● EXERCISE:
On the Metamath page for theorem dihopelvalbN below, on what date was the theorem contributed?

● ARTICLE:
──────
Metamath Proof Explorer

Theorem dihopelvalbN

Description: Ordered pair member of the partial isomorphism H for argument under W . (Contributed by NM, 21-Mar-2014) (New usage is discouraged.)

Ref Expression
Hypotheses dihval3.b 
|- B = ( Base ` K )
dihval3.l 
|- .<_ = ( le ` K )
dihval3.h 
|- H = ( LHyp ` K )
dihval3.t 
|- T = ( ( LTrn ` K ) ` W )
dihval3.r 
|- R = ( ( trL ` K ) ` W )
dihval3.o 
|- O = ( g e. T |-> ( _I |` B ) )
dihval3.i 
|- I = ( ( DIsoH ` K ) ` W )
Assertion dihopelvalbN 
|- ( ( ( K e. V /\ W e. H ) /\ ( X e. B /\ X .<_ W ) ) -> ( <. F , S >. e. ( I ` X ) <-> ( ( F e. T /\ ( R ` F ) .<_ X ) /\ S = O ) ) )

Proof

Step Hyp Ref Expression
1 dihval3.b 
 |-  B = ( Base ` K )
2 dihval3.l 
 |-  .<_ = ( le ` K )
3 dihval3.h 
 |-  H = ( LHyp ` K )
4 dihval3.t 
 |-  T = ( ( LTrn ` K ) ` W )
5 dihval3.r 
 |-  R = ( ( trL ` K ) ` W )
6 dihval3.o 
 |-  O = ( g e. T |-> ( _I |` B ) )
7 dihval3.i 
 |-  I = ( ( DIsoH ` K ) ` W )
8 eqid 
 |-  ( ( DIsoB ` K ) ` W ) = ( ( DIsoB ` K ) ` W )
9 1 2 3 7 8 dihvalb 
 |-  ( ( ( K e. V /\ W e. H ) /\ ( X e. B /\ X .<_ W ) ) -> ( I ` X ) = ( ( ( DIsoB ` K ) ` W ) ` X ) )
10 9 eleq2d 
 |-  ( ( ( K e. V /\ W e. H ) /\ ( X e. B /\ X .<_ W ) ) -> ( <. F , S >. e. ( I ` X ) <-> <. F , S >. e. ( ( ( DIsoB ` K ) ` W ) ` X ) ) )
11 1 2 3 4 5 6 8 dibopelval3 
 |-  ( ( ( K e. V /\ W e. H ) /\ ( X e. B /\ X .<_ W ) ) -> ( <. F , S >. e. ( ( ( DIsoB ` K ) ` W ) ` X ) <-> ( ( F e. T /\ ( R ` F ) .<_ X ) /\ S = O ) ) )
12 10 11 bitrd 
 |-  ( ( ( K e. V /\ W e. H ) /\ ( X e. B /\ X .<_ W ) ) -> ( <. F , S >. e. ( I ` X ) <-> ( ( F e. T /\ ( R ` F ) .<_ X ) /\ S = O ) ) )
──────
● MATERIAL:
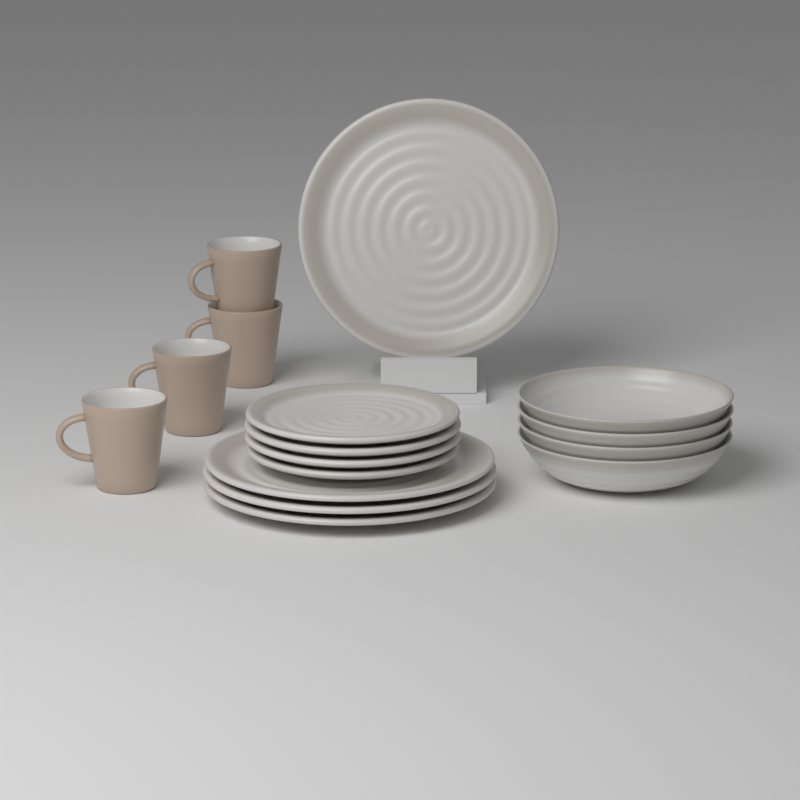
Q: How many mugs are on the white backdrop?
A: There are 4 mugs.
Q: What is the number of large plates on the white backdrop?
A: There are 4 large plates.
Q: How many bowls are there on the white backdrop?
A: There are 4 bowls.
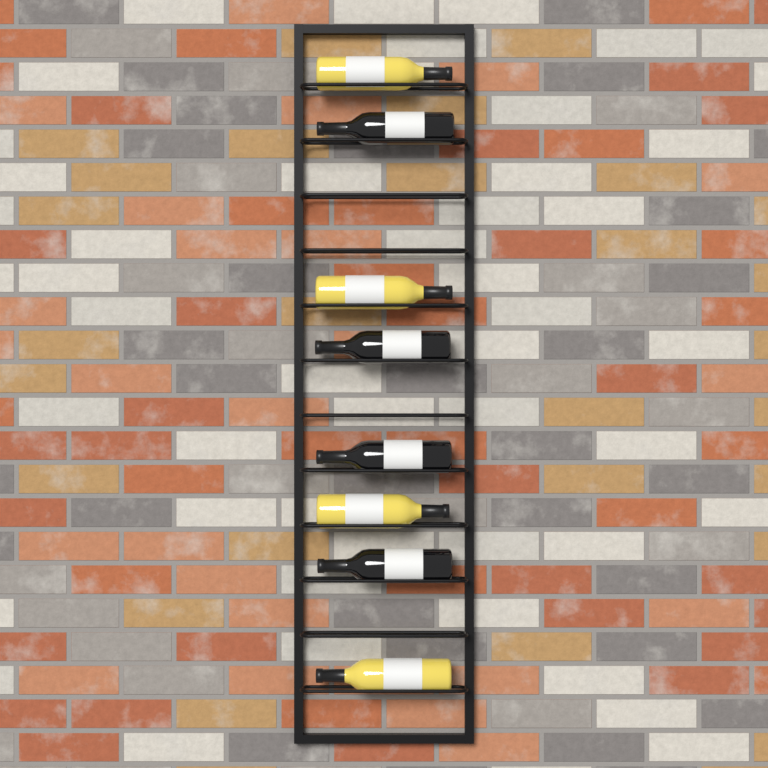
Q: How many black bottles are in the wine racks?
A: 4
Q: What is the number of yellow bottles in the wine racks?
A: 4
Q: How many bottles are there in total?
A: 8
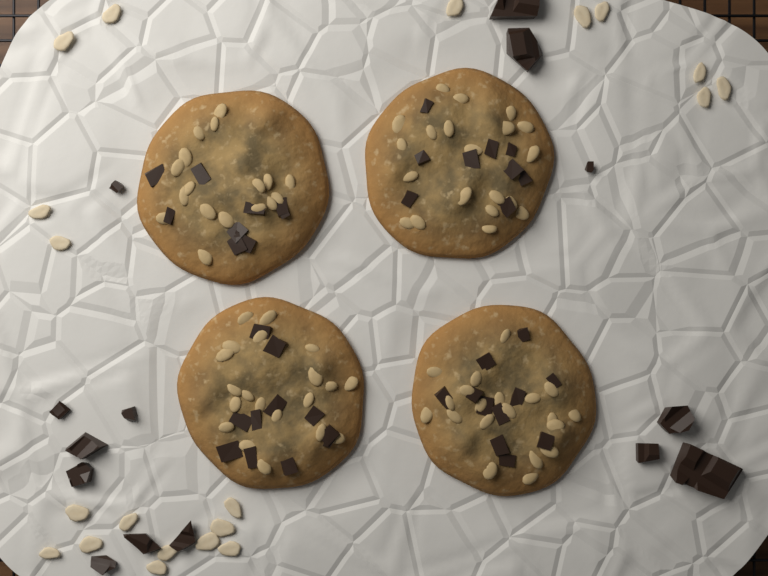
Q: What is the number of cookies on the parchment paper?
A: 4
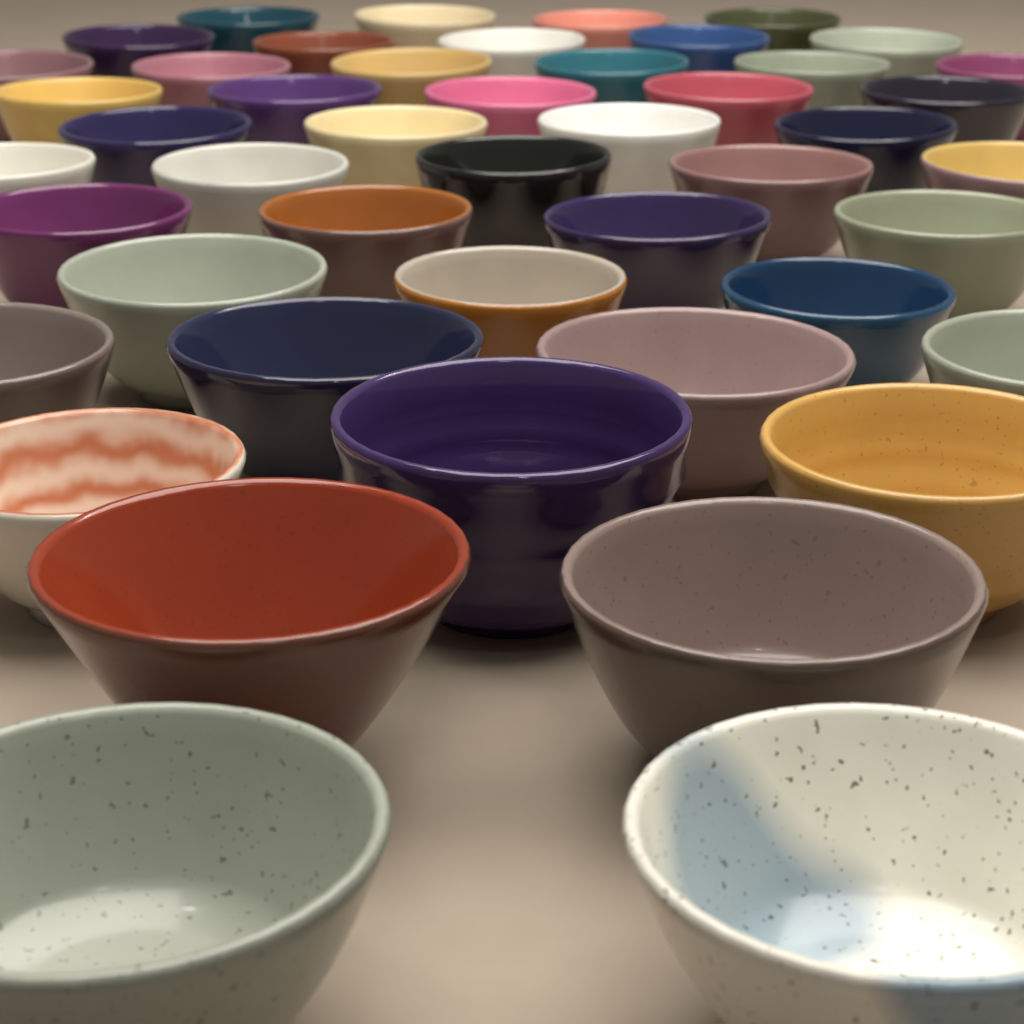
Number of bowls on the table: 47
──────
● TASK RESPONSE:
21-Mar-2014